Retype all of the entries exactly as they appear.

Stored data entries
----------------

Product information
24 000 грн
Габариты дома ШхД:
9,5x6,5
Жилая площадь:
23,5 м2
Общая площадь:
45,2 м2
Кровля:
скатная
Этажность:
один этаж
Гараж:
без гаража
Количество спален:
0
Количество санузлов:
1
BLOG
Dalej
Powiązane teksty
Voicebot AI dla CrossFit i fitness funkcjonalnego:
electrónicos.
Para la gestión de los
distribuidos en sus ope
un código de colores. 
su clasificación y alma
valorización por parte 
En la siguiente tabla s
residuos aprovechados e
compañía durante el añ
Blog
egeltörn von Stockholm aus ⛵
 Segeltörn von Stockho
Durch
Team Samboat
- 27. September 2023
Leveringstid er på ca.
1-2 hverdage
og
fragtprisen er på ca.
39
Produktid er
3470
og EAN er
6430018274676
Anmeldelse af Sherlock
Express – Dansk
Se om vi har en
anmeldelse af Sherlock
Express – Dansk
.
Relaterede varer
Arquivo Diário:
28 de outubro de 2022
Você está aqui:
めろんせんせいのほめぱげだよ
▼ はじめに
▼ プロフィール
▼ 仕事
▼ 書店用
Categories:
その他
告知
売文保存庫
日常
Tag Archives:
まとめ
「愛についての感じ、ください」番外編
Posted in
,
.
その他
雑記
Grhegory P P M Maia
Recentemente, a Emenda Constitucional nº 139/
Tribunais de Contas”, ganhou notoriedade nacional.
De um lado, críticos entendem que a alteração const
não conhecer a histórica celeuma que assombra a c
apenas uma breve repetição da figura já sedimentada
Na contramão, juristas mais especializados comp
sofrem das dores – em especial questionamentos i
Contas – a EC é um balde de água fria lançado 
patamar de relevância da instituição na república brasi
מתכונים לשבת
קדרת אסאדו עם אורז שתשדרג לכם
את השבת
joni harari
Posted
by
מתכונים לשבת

----------------

Answer box:
Product information
24 000 грн
Габариты дома ШхД:
9,5x6,5
Жилая площадь:
23,5 м2
Общая площадь:
45,2 м2
Кровля:
скатная
Этажность:
один этаж
Гараж:
без гаража
Количество спален:
0
Количество санузлов:
1
BLOG
Dalej
Powiązane teksty
Voicebot AI dla CrossFit i fitness funkcjonalnego:
electrónicos.
Para la gestión de los
distribuidos en sus ope
un código de colores. 
su clasificación y alma
valorización por parte 
En la siguiente tabla s
residuos aprovechados e
compañía durante el añ
Blog
egeltörn von Stockholm aus ⛵
 Segeltörn von Stockho
Durch
Team Samboat
- 27. September 2023
Leveringstid er på ca.
1-2 hverdage
og
fragtprisen er på ca.
39
Produktid er
3470
og EAN er
6430018274676
Anmeldelse af Sherlock
Express – Dansk
Se om vi har en
anmeldelse af Sherlock
Express – Dansk
.
Relaterede varer
Arquivo Diário:
28 de outubro de 2022
Você está aqui:
めろんせんせいのほめぱげだよ
▼ はじめに
▼ プロフィール
▼ 仕事
▼ 書店用
Categories:
その他
告知
売文保存庫
日常
Tag Archives:
まとめ
「愛についての感じ、ください」番外編
Posted in
,
.
その他
雑記
Grhegory P P M Maia
Recentemente, a Emenda Constitucional nº 139/
Tribunais de Contas”, ganhou notoriedade nacional.
De um lado, críticos entendem que a alteração const
não conhecer a histórica celeuma que assombra a c
apenas uma breve repetição da figura já sedimentada
Na contramão, juristas mais especializados comp
sofrem das dores – em especial questionamentos i
Contas – a EC é um balde de água fria lançado 
patamar de relevância da instituição na república brasi
מתכונים לשבת
קדרת אסאדו עם אורז שתשדרג לכם
את השבת
joni harari
Posted
by
מתכונים לשבת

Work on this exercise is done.